Anny Duperey, comédienne, interrogée par Roger-Pol Droit
Elle a découvert une vie sociale
L'idée même de l'entrée en Ehpad vous semble à ce point inconcevable ?
Anny Duperey : Oui, et je crois savoir pourquoi. Il y a d'abord le fait que je n'ai jamais eu, dans ma famille, à me confronter à la vieillesse des miens. Mes parents sont morts quand j'avais 9 ans, tous les grands-parents ont suivi, les oncles et tantes peu de temps après, puis ma jeune soeur, et même le père de mes enfants... Tous ont fait place nette. Je n'ai donc pas l'expérience d'avoir à gérer une personne âgée, ni celle d'une admission dans un Ehpad.
Vous ne pensez vraiment pas qu'une vie en Ehpad puisse être réussie, positive ?
A.D : Mais si ! Et je viens d'en avoir une confirmation, à laquelle je ne m'attendais pas. La belle-mère de ma fille a une maman qui vivait en Ariège, dans une maison assez isolée. Cette dame n'a pas un caractère facile et sa fille pensait qu'il serait très difficile pour elle de s'adapter à la vie dans un Ehpad. Elle lui a dit : « Si jamais ta maison te manque, tu peux revenir ; on ne va pas la vendre, ce sera toujours chez toi si tu as besoin d'y retourner. » C'était déjà un élément rassurant. Mais, la bonne surprise, c'est que la vieille dame solitaire a trouvé sa nouvelle vie absolument formidable ! Des activités culturelles, énormément de choses partagées, tant et si bien que cette femme qui a toujours vécu isolée a trouvé tout à coup des compagnons et des compagnes, des échanges qu'elle n'avait pas l'occasion d'avoir dans sa maison isolée.
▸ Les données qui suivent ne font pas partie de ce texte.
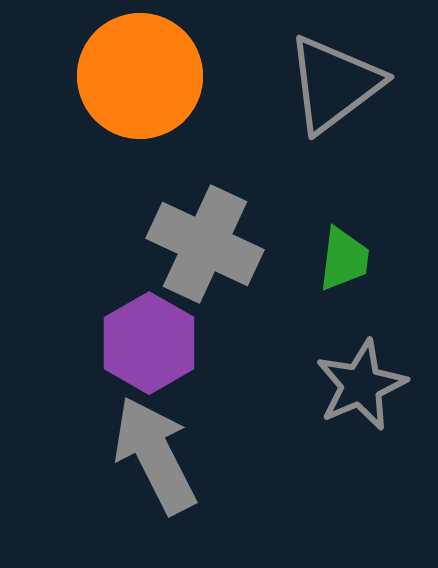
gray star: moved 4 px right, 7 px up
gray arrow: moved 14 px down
Elle a découvert en Ehpad une vie sociale qui lui a beaucoup plu ! Une nouvelle vie, pour le coup, plus attirante que celle qu'elle menait seule.
Finalement, ce qui compte le plus à vos yeux, plutôt que la durée de la vie biologique, ce sont les qualités du coeur ?
A.D: Nous vivons à présent beaucoup trop longtemps. Je crois qu'il faut avoir le courage de le dire. Il y a quelques jours, par hasard, j'ai été hébergée un moment chez un jeune homme dont le père a un Alzheimer total. Sa femme s'occupe de lui avec une autre personne. Cet homme ne reconnaît plus personne. On le transporte d'une pièce à l'autre, il ne sait pas où il est. Je ne vois pas quelle valeur peut avoir, ni pour lui ni pour ses proches, cette existence purement physiologique. Son épouse, qui a fait déjà, de son vivant, le deuil de ce mari, craint de mourir avant lui d'épuisement et de désespoir. Cette famille serait tout à fait d'accord, si cela était officiellement permis, de le faire partir, avec une assistance médicale bienveillante, en lui tenant la main... Une de mes amies, qui a 81 ans, a sur le dos sa mère de 101 ans... c'est monstrueux et complètement anormal. L'allongement contemporain de l'existence engendre des souffrances pour des tas de gens qu'on maintient en vie parce que la physiologie marche encore même si la tête n'est plus là. Cela ne rime à rien. C'est un poids pour la société, un poids pour les proches. J'exagère sans doute en disant cela, parce que je sais bien qu'il existe une infinité de cas différents, mais je pense aussi qu'il y a là un problème que nous ne voulons pas aborder de front, mais qu'il faudrait un jour parvenir à surmonter.